**** Records for this task

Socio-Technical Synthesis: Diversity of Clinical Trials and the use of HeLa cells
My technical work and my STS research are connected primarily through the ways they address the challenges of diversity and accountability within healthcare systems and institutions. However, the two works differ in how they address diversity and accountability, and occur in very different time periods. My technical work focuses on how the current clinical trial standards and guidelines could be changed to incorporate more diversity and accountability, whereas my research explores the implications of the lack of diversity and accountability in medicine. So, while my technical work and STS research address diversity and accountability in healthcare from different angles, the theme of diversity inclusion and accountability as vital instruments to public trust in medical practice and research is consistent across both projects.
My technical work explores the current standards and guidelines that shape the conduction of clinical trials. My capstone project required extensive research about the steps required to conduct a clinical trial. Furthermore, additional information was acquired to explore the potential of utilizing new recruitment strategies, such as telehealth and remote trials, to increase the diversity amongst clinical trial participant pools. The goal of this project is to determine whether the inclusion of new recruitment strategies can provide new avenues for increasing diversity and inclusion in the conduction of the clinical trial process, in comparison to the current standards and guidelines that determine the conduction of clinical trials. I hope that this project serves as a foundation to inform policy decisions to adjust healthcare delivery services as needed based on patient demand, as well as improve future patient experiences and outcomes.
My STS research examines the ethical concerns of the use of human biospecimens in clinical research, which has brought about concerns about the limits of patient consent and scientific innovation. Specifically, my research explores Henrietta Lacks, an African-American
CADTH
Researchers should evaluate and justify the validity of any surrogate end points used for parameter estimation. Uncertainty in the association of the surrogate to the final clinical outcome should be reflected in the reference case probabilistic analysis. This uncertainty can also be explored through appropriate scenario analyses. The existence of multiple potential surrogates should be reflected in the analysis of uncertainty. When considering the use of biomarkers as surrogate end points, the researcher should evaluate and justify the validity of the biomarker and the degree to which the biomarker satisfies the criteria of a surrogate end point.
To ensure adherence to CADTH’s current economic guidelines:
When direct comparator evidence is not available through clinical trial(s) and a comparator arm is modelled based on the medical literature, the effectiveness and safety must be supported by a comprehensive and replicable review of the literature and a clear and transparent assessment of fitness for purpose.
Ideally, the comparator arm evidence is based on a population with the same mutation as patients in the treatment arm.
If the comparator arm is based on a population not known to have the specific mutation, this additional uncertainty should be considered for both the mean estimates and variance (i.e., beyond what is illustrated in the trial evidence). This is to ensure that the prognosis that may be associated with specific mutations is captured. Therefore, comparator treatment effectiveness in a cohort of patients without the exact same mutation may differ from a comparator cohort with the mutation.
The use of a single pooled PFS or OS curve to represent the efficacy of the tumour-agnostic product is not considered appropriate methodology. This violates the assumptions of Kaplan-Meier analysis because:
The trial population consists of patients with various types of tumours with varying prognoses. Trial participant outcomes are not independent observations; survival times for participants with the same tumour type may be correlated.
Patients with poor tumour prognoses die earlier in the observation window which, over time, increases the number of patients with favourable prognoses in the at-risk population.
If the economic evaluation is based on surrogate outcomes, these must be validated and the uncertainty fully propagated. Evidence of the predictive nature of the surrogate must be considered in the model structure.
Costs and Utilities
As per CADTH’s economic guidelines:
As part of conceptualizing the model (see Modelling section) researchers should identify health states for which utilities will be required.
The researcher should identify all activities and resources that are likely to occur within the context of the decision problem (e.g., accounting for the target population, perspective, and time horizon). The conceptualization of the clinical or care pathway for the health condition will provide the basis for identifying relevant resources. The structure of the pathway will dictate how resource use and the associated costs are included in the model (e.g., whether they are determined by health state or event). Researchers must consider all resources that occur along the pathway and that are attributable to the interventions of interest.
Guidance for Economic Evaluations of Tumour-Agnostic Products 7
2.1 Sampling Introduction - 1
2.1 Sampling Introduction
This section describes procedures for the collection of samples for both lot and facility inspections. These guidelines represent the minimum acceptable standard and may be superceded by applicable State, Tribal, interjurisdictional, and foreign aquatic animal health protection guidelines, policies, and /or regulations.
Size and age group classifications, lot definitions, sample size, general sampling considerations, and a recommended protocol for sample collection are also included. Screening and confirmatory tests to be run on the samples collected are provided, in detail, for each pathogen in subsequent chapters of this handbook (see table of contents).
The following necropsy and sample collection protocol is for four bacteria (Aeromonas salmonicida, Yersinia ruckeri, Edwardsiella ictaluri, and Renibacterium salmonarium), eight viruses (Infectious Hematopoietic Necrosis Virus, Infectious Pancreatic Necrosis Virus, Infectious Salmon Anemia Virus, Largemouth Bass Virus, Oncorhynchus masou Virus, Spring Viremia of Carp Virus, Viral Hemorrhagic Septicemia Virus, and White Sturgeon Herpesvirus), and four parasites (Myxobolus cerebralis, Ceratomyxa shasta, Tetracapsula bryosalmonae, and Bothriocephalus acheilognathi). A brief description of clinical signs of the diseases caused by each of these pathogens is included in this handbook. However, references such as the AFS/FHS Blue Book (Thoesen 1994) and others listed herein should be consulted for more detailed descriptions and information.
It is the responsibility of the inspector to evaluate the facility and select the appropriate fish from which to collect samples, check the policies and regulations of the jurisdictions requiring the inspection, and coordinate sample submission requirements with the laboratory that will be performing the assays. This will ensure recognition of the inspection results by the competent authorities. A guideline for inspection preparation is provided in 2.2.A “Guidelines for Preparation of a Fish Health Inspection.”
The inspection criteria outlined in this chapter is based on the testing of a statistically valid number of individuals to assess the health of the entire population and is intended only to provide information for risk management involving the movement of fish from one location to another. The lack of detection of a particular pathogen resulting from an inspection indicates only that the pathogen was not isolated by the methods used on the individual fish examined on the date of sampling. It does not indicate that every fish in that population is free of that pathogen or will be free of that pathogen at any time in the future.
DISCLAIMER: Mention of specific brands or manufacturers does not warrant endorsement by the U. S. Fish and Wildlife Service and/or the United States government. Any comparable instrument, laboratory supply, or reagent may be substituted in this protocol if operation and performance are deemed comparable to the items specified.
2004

********

Task objective>
The records must each be output verbatim, with nothing left out.

Answer below>
Socio-Technical Synthesis: Diversity of Clinical Trials and the use of HeLa cells
My technical work and my STS research are connected primarily through the ways they address the challenges of diversity and accountability within healthcare systems and institutions. However, the two works differ in how they address diversity and accountability, and occur in very different time periods. My technical work focuses on how the current clinical trial standards and guidelines could be changed to incorporate more diversity and accountability, whereas my research explores the implications of the lack of diversity and accountability in medicine. So, while my technical work and STS research address diversity and accountability in healthcare from different angles, the theme of diversity inclusion and accountability as vital instruments to public trust in medical practice and research is consistent across both projects.
My technical work explores the current standards and guidelines that shape the conduction of clinical trials. My capstone project required extensive research about the steps required to conduct a clinical trial. Furthermore, additional information was acquired to explore the potential of utilizing new recruitment strategies, such as telehealth and remote trials, to increase the diversity amongst clinical trial participant pools. The goal of this project is to determine whether the inclusion of new recruitment strategies can provide new avenues for increasing diversity and inclusion in the conduction of the clinical trial process, in comparison to the current standards and guidelines that determine the conduction of clinical trials. I hope that this project serves as a foundation to inform policy decisions to adjust healthcare delivery services as needed based on patient demand, as well as improve future patient experiences and outcomes.
My STS research examines the ethical concerns of the use of human biospecimens in clinical research, which has brought about concerns about the limits of patient consent and scientific innovation. Specifically, my research explores Henrietta Lacks, an African-American
CADTH
Researchers should evaluate and justify the validity of any surrogate end points used for parameter estimation. Uncertainty in the association of the surrogate to the final clinical outcome should be reflected in the reference case probabilistic analysis. This uncertainty can also be explored through appropriate scenario analyses. The existence of multiple potential surrogates should be reflected in the analysis of uncertainty. When considering the use of biomarkers as surrogate end points, the researcher should evaluate and justify the validity of the biomarker and the degree to which the biomarker satisfies the criteria of a surrogate end point.
To ensure adherence to CADTH’s current economic guidelines:
When direct comparator evidence is not available through clinical trial(s) and a comparator arm is modelled based on the medical literature, the effectiveness and safety must be supported by a comprehensive and replicable review of the literature and a clear and transparent assessment of fitness for purpose.
Ideally, the comparator arm evidence is based on a population with the same mutation as patients in the treatment arm.
If the comparator arm is based on a population not known to have the specific mutation, this additional uncertainty should be considered for both the mean estimates and variance (i.e., beyond what is illustrated in the trial evidence). This is to ensure that the prognosis that may be associated with specific mutations is captured. Therefore, comparator treatment effectiveness in a cohort of patients without the exact same mutation may differ from a comparator cohort with the mutation.
The use of a single pooled PFS or OS curve to represent the efficacy of the tumour-agnostic product is not considered appropriate methodology. This violates the assumptions of Kaplan-Meier analysis because:
The trial population consists of patients with various types of tumours with varying prognoses. Trial participant outcomes are not independent observations; survival times for participants with the same tumour type may be correlated.
Patients with poor tumour prognoses die earlier in the observation window which, over time, increases the number of patients with favourable prognoses in the at-risk population.
If the economic evaluation is based on surrogate outcomes, these must be validated and the uncertainty fully propagated. Evidence of the predictive nature of the surrogate must be considered in the model structure.
Costs and Utilities
As per CADTH’s economic guidelines:
As part of conceptualizing the model (see Modelling section) researchers should identify health states for which utilities will be required.
The researcher should identify all activities and resources that are likely to occur within the context of the decision problem (e.g., accounting for the target population, perspective, and time horizon). The conceptualization of the clinical or care pathway for the health condition will provide the basis for identifying relevant resources. The structure of the pathway will dictate how resource use and the associated costs are included in the model (e.g., whether they are determined by health state or event). Researchers must consider all resources that occur along the pathway and that are attributable to the interventions of interest.
Guidance for Economic Evaluations of Tumour-Agnostic Products 7
2.1 Sampling Introduction - 1
2.1 Sampling Introduction
This section describes procedures for the collection of samples for both lot and facility inspections. These guidelines represent the minimum acceptable standard and may be superceded by applicable State, Tribal, interjurisdictional, and foreign aquatic animal health protection guidelines, policies, and /or regulations.
Size and age group classifications, lot definitions, sample size, general sampling considerations, and a recommended protocol for sample collection are also included. Screening and confirmatory tests to be run on the samples collected are provided, in detail, for each pathogen in subsequent chapters of this handbook (see table of contents).
The following necropsy and sample collection protocol is for four bacteria (Aeromonas salmonicida, Yersinia ruckeri, Edwardsiella ictaluri, and Renibacterium salmonarium), eight viruses (Infectious Hematopoietic Necrosis Virus, Infectious Pancreatic Necrosis Virus, Infectious Salmon Anemia Virus, Largemouth Bass Virus, Oncorhynchus masou Virus, Spring Viremia of Carp Virus, Viral Hemorrhagic Septicemia Virus, and White Sturgeon Herpesvirus), and four parasites (Myxobolus cerebralis, Ceratomyxa shasta, Tetracapsula bryosalmonae, and Bothriocephalus acheilognathi). A brief description of clinical signs of the diseases caused by each of these pathogens is included in this handbook. However, references such as the AFS/FHS Blue Book (Thoesen 1994) and others listed herein should be consulted for more detailed descriptions and information.
It is the responsibility of the inspector to evaluate the facility and select the appropriate fish from which to collect samples, check the policies and regulations of the jurisdictions requiring the inspection, and coordinate sample submission requirements with the laboratory that will be performing the assays. This will ensure recognition of the inspection results by the competent authorities. A guideline for inspection preparation is provided in 2.2.A “Guidelines for Preparation of a Fish Health Inspection.”
The inspection criteria outlined in this chapter is based on the testing of a statistically valid number of individuals to assess the health of the entire population and is intended only to provide information for risk management involving the movement of fish from one location to another. The lack of detection of a particular pathogen resulting from an inspection indicates only that the pathogen was not isolated by the methods used on the individual fish examined on the date of sampling. It does not indicate that every fish in that population is free of that pathogen or will be free of that pathogen at any time in the future.
DISCLAIMER: Mention of specific brands or manufacturers does not warrant endorsement by the U. S. Fish and Wildlife Service and/or the United States government. Any comparable instrument, laboratory supply, or reagent may be substituted in this protocol if operation and performance are deemed comparable to the items specified.
2004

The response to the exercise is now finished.